• **REQUIRED ACTION**
Please copy every line below that contains the string "Example".

+++ RECORDS PROVIDED +++

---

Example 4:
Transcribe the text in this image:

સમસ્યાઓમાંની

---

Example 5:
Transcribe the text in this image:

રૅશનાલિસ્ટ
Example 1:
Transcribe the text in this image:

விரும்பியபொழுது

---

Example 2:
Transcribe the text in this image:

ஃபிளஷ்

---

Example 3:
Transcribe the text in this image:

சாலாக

+++
+++ RECORDS PROVIDED +++

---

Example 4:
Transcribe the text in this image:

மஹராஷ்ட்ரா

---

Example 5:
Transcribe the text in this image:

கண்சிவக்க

+++

• **THE ANSWER**
Example 4:
Example 5:
Example 1:
Example 2:
Example 3:
Example 4:
Example 5:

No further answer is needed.